Implementation:Predibase Lorax Flash Llama Modeling
| Knowledge Sources | |
|---|---|
| Domains | Model_Architecture, Inference |
| Last Updated | 2026-02-08 00:00 GMT |
Overview
Optimized Llama transformer implementation for LoRax inference serving with flash attention and LoRA adapter support.
Description
FlashLlamaForCausalLM implements the Llama architecture with flash attention for efficient batched inference. The module defines the full Llama model stack including configuration, normalization, attention, MLP, and causal language model layers with integrated LoRA adapter hooks for dynamic adapter serving.
The file contains seven classes organized as a layered architecture:
- LlamaConfig -- Configuration class extending PretrainedConfig with Llama-specific parameters such as vocab_size, hidden_size, num_attention_heads, num_key_value_heads (for GQA), rope_scaling, and rope_theta.

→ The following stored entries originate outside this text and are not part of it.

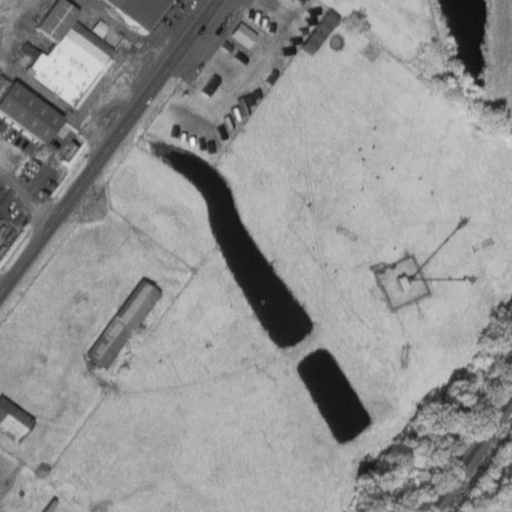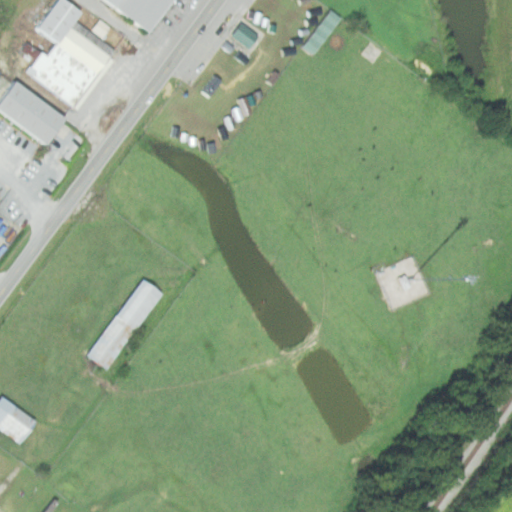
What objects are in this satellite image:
building: (136, 10)
building: (318, 30)
road: (131, 32)
building: (241, 34)
building: (65, 55)
building: (27, 112)
road: (111, 149)
road: (10, 208)
building: (120, 324)
building: (12, 421)
railway: (469, 450)
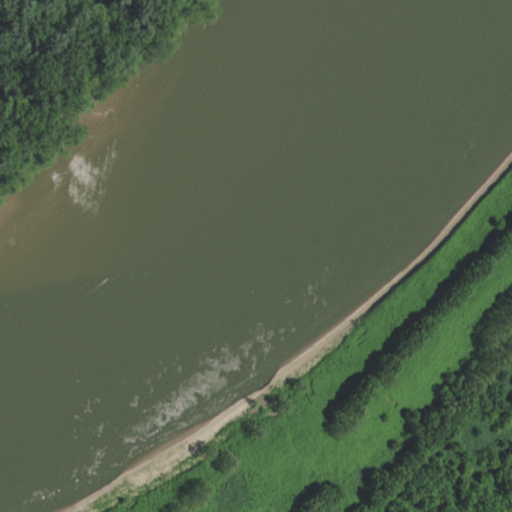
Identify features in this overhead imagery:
river: (248, 221)
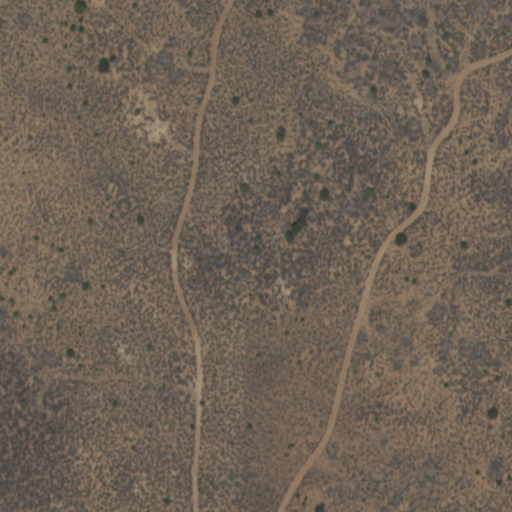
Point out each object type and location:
road: (418, 309)
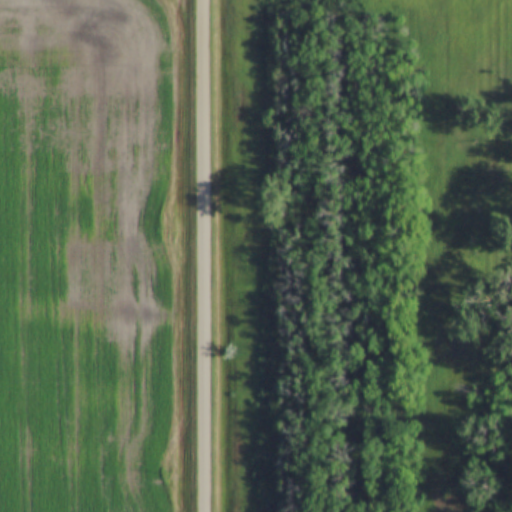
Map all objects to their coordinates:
road: (204, 256)
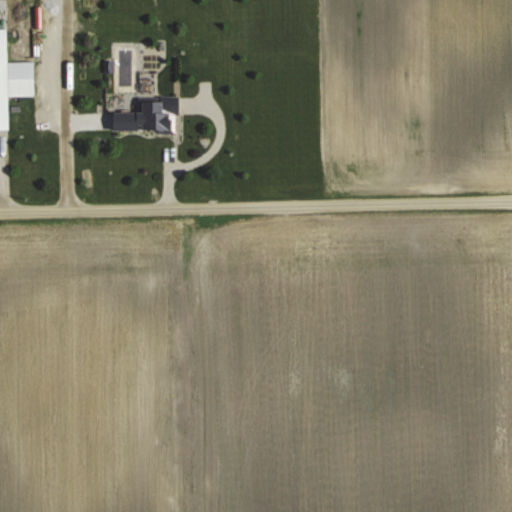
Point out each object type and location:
building: (12, 79)
road: (67, 104)
building: (145, 126)
road: (256, 205)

- LlamaRMSNorm -- RMS normalization with a fused dropout_layer_norm kernel for hidden dimensions up to 8192, falling back to a manual implementation for larger dimensions.
- FlashLlamaAttention -- Multi-head attention with grouped query attention (GQA) support, rotary position embeddings, flash attention for prefill and paged attention for decode. Supports adapter-aware Q/K/V/O projections via TensorParallelMultiAdapterLinear.
- LlamaMLP -- Gated MLP (SwiGLU) using fused gate-up projections with adapter-aware gate/up/down projection layers.
- FlashLlamaLayer -- Single transformer decoder layer combining attention and MLP with pre-norm RMS normalization.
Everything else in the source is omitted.